Music Therapy and Brain Injury

Music Therapy and Brain Injuries
How can music therapy work with brain injuries?

Katherine Wright, BMT, MTA
Sourced from mtabc.com

Brain Injury refers to damage to the brain resulting from a number of causes. This damage to the brain results in a noticeable impairment in one’s cognitive, physical, behavioural, or psychosocial functioning such that the individual’s or the family’s life is adversely affected.

Brain Injury Rehabilitation strives to reduce the functional deficits caused by the brain injury by maximizing the person’s functional abilities and quality of life. (Taken from Alberta Hospital Ponoka – Brain Injury Rehabilitation Program pamphlet).

For further information or for detailed descriptions of some of the terms used here please go to www.braininjuryresources.org

Disclaimer: The information contained herein is based on my own experience with adults and adolescents with acute traumatic brain injury. Acute traumatic brain injury in this context refers to clients who receive inpatient rehabilitation within approximately two months following their traumatic brain injury.

Music Therapy and Brain Injury: General Tips
All clients with brain injuries need structure to their day. This structure helps them with memory, sequencing, and concentration. Most clients respond best to structured music — music with a definite beginning and ending– with predictable chord progressions. In my own experience, I have found that clients experience a loosely structured improvisation as an unsettling and insecure experience.

Most people who have brain injuries process information a little more slowly than the general population. In music therapy, you may have to ask questions more slowly, sing songs at a slower tempo, and use gestures to help yourself be understood.

Music therapy can benefit clients with brain injury in the following areas:
Language and speech: When the language centre of the brain is damaged, the music section may or may not be damaged. What this means is that although a client may not be able to talk, s/he may still be able to sing. Singing also works on breath control and timing of speech — skills that are essential when working on verbal communication. Give non-verbal clients a chance for self-expression by playing simple percussion instruments. This type of structured improvisation is an excellent way to provide clients with an expressive outlet for any feelings/frustrations they may be experiencing.

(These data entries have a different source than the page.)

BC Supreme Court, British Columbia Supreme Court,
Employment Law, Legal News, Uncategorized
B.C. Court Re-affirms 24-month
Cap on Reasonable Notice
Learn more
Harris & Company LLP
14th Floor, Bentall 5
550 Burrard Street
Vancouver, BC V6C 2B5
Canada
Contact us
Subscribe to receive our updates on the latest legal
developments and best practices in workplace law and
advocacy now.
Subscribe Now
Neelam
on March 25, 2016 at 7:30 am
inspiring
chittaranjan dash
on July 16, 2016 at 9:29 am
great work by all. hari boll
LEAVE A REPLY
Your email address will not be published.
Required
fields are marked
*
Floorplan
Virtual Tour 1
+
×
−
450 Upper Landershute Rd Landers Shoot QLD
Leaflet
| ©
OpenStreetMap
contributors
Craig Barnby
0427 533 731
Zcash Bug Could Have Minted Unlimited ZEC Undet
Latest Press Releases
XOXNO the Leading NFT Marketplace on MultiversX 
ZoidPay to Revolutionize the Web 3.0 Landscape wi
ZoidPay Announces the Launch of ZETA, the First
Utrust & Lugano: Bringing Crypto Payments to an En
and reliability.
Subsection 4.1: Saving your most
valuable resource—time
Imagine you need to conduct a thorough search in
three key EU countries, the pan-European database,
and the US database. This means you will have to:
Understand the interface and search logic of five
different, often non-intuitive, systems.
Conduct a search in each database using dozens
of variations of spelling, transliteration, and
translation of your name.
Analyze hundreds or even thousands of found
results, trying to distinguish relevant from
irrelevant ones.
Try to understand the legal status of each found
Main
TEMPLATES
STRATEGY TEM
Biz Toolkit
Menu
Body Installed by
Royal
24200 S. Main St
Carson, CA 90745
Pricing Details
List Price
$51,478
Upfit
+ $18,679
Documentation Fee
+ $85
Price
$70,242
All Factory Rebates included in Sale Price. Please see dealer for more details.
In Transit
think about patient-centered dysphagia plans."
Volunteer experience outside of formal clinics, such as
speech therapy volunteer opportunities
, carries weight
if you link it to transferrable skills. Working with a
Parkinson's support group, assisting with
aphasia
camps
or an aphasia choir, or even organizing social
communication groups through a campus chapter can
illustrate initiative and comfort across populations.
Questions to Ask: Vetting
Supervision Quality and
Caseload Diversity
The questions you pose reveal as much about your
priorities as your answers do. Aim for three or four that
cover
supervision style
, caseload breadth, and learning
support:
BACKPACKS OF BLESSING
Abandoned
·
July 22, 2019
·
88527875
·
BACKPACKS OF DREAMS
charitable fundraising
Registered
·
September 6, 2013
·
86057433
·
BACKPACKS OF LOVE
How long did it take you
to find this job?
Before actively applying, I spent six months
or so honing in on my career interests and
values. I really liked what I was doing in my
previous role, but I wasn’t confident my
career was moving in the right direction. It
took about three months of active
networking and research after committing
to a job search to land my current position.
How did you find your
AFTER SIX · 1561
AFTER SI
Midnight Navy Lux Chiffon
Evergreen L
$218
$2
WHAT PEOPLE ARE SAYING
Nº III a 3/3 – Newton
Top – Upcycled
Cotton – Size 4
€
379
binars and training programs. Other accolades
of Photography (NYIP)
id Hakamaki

Memory/Cognitive Issues: Music Therapy can help with sequencing and concentration. Clients often struggle with being easily distracted, but are able to focus on a song for 2-3 minutes. In the majority of brain injuries, long term memory remains intact; music enables a person to reminisce and to reconnect with their own sense of identity. Song writing is an excellent tool to use when working on concentration and other cognitive issues (like generating ideas and initiation).

Physical Issues: Physiotherapy focuses on regaining strength and movement in affected limbs. Music can help with stretching and strengthening muscles. Some clients may benefit from using music to enhance their physiotherapy times, or using music to extend their physiotherapy goals. For example, using music therapy to work on arm strengthening and eye-hand coordination complements the physiotherapy goals.

Emotional Issues: Many clients are labile after a brain injury. A brain injury can change the chemical balance of the brain, so it’s very common for clients to experience depression or intense anger in the months following a brain injury. Combine that with communication problems, and it’s easy to see how songs can speak volumes for these clients. Providing clients with positive, successful experiences that focus on their abilities (and NOT their disabilities) can improve self-esteem and motivation, which in turn will enhance their performance in rehabilitation. Rehab, by necessity, at first must focus on a person’s disabilities in order to determine a client’s goals. Music therapy has the wonderful and unique opportunity to focus on the client as a whole person with many abilities and strengths.

The most important thing to remember is:
No brain injury is the same; just as personalities are different,
so too are the manifestations of a brain injury.